◆ **Task details**
Any picture in the entries is to be skipped, while everything else is transcribed word for word.

START Data to use

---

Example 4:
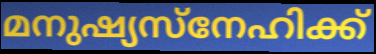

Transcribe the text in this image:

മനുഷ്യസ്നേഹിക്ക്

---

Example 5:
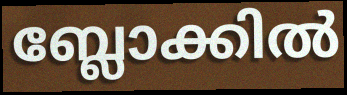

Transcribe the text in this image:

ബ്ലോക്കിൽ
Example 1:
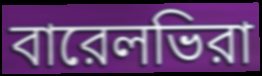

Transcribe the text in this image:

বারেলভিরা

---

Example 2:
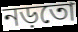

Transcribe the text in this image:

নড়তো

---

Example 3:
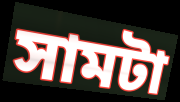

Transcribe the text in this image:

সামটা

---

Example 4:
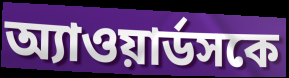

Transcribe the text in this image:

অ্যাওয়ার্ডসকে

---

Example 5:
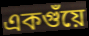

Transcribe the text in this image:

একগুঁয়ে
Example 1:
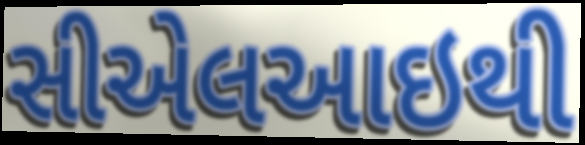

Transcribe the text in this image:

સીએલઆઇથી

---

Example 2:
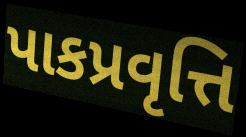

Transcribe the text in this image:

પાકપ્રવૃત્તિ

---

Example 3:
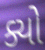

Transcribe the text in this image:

END Data to use

◆ **Exercise output**
---

Example 4:

Transcribe the text in this image:

മനുഷ്യസ്നേഹിക്ക്

---

Example 5:

Transcribe the text in this image:

ബ്ലോക്കിൽ
Example 1:

Transcribe the text in this image:

বারেলভিরা

---

Example 2:

Transcribe the text in this image:

নড়তো

---

Example 3:

Transcribe the text in this image:

সামটা

---

Example 4:

Transcribe the text in this image:

অ্যাওয়ার্ডসকে

---

Example 5:

Transcribe the text in this image:

একগুঁয়ে
Example 1:

Transcribe the text in this image:

સીએલઆઇથી

---

Example 2:

Transcribe the text in this image:

પાકપ્રવૃત્તિ

---

Example 3:

Transcribe the text in this image:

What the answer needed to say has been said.